To conclude, the results show that men exceed women in consummated suicide, whereas in women the rest of SBs prevail, mainly attempts. In general, in both genders hanging, firearm use, and jumping from heights are more frequently used as a method of suicide. As for age, although consummated suicides are increasing among teenagers, they still prevail in older age (contrasting with ideation, planning, and attempts). Finally, unemployment, rurality, marital status other than marriage, and low education are associated with all SBs. These results should be taken into account when carrying out psychological autopsies, as they help to differentiate between actual suicides and possible homicides or accidents disguised as suicides. Being aware of clinical (characteristics of suicides/homicides), statistical (trends in space and time, related, for example, with the most common methods for committing suicide), and epidemiological (identification of risk factors) aspects is extremely important when carrying out such autopsies (Morales, 2006). Ruling out that there are no third persons involved (when it is not the case of a suicide) is a key factor in the legal field and during judicial proceedings.

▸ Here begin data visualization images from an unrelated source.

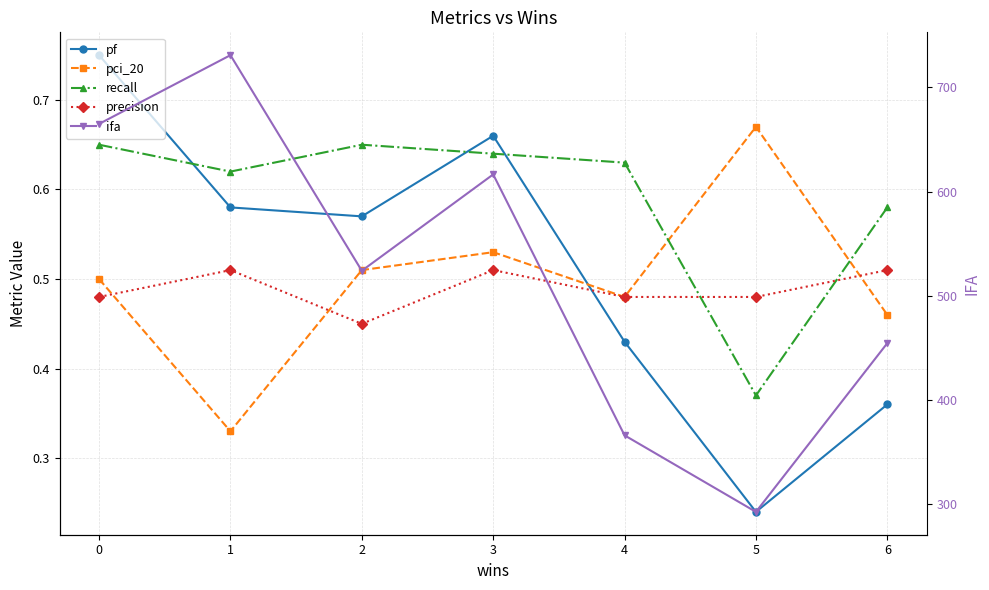

Reading left to right, list all the values displayed in this chart.

pf: 0.8	0.6	0.6	0.7	0.4	0.2	0.4
pci_20: 0.5	0.3	0.5	0.5	0.5	0.7	0.5
recall: 0.7	0.6	0.7	0.6	0.6	0.4	0.6
precision: 0.5	0.5	0.5	0.5	0.5	0.5	0.5
ifa: 665.0	731.0	524.0	616.5	366.0	292.5	454.5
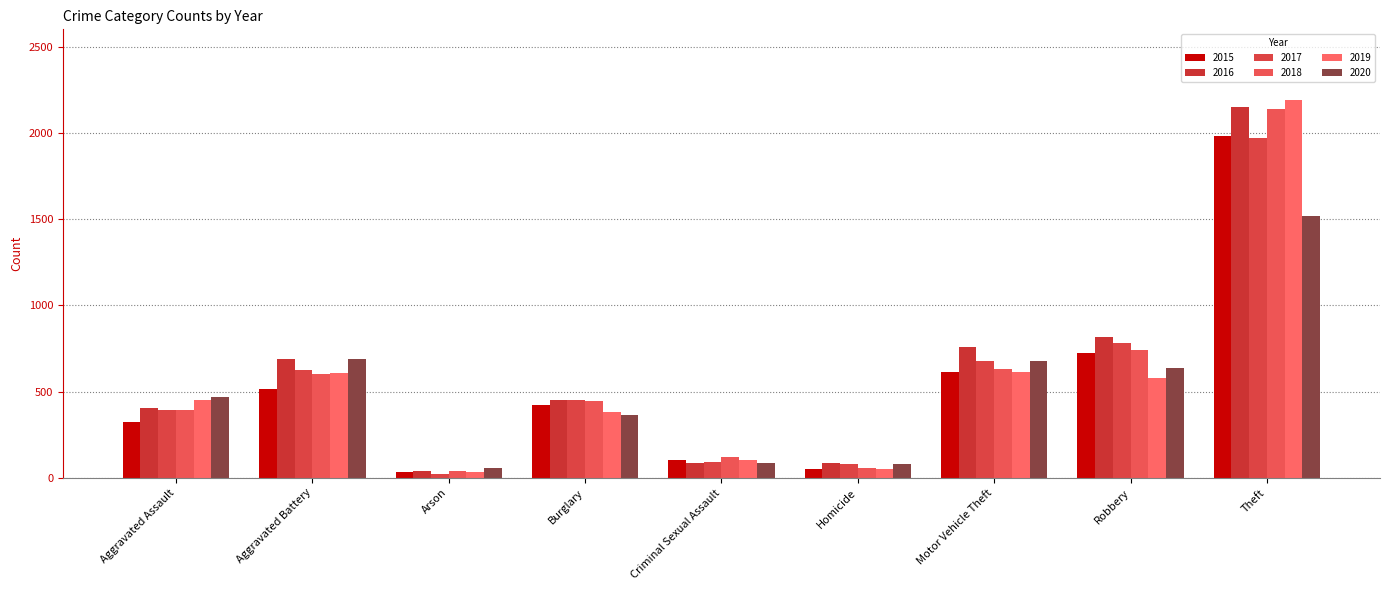

What are all the series names shown in the legend?

2015, 2016, 2017, 2018, 2019, 2020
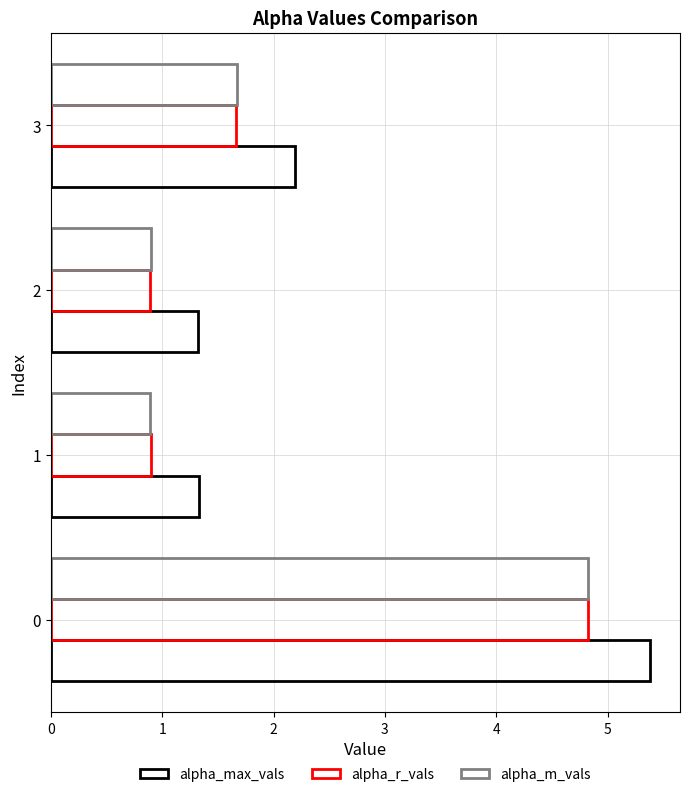

Count the number of categories in the chart.

4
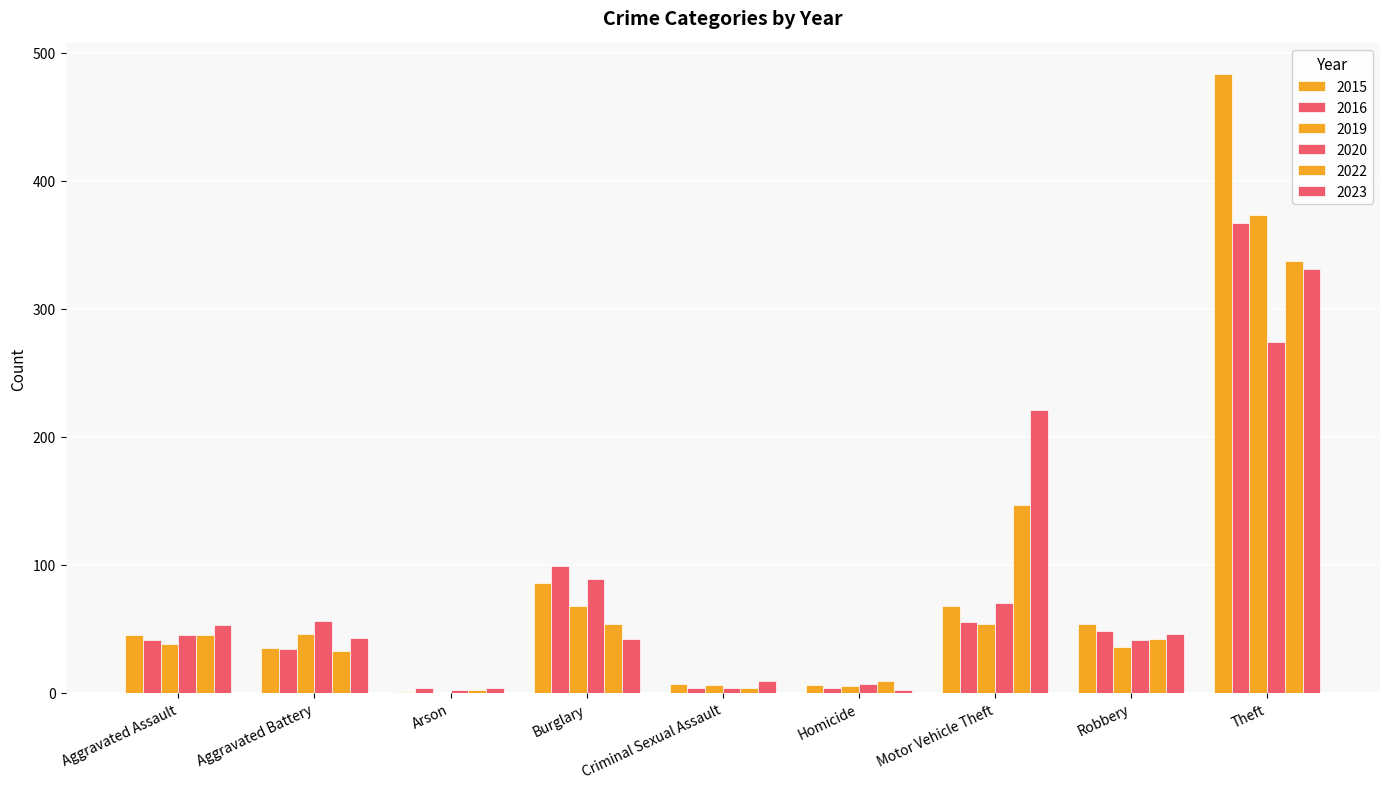

Are the bars grouped side by side (vs. stacked)?

Yes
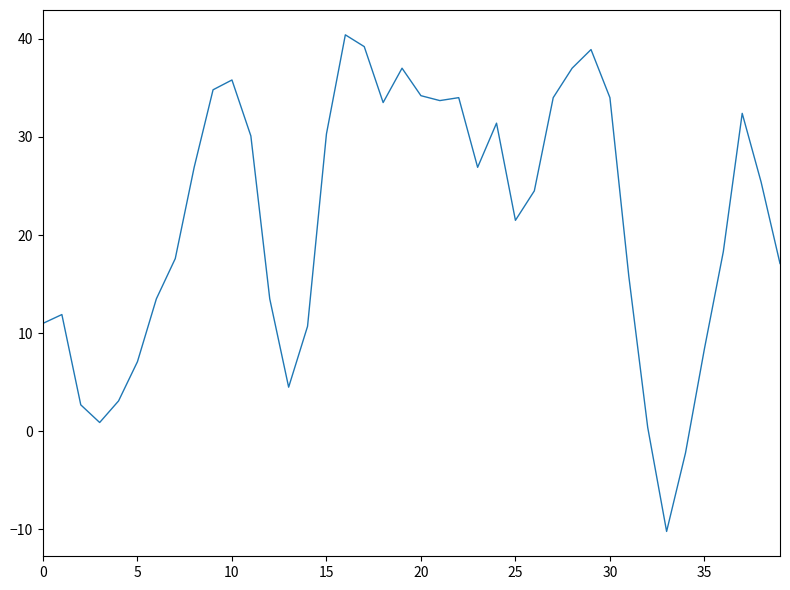

Is this an area chart (filled region under the line)?

No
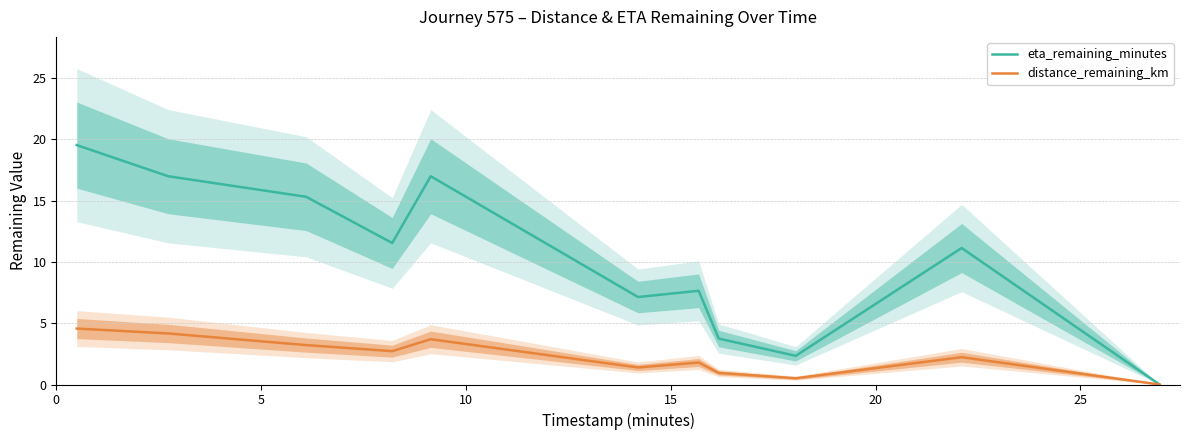

True or false: distance_remaining_km and eta_remaining_minutes cross at least once.

False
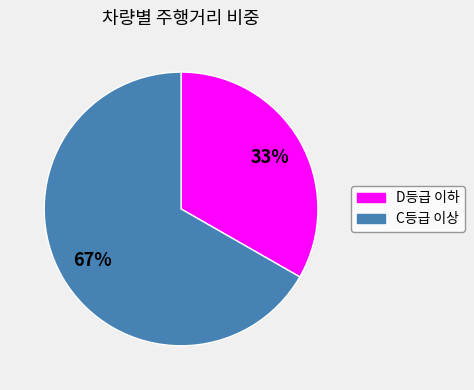

Is there a majority slice in this chart?

Yes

Furthermore, if we compare this SR with other recent publications (Franklin et al., 2017; Huang, Ribeiro, Musacchio, & Franklin, 2017; Ribeiro et al., 2016), we could find that this SR allows us to have relevant information in a single study regarding the variables that are more closely associated to suicidal behaviour (sex, age, marital status, employment status, residence area, education), the most commonly used suicide methods, and the relationship between all variables. In addition, the database used and the year range selected (ten years) allows us to have a very complete, comprehensive, and quality information.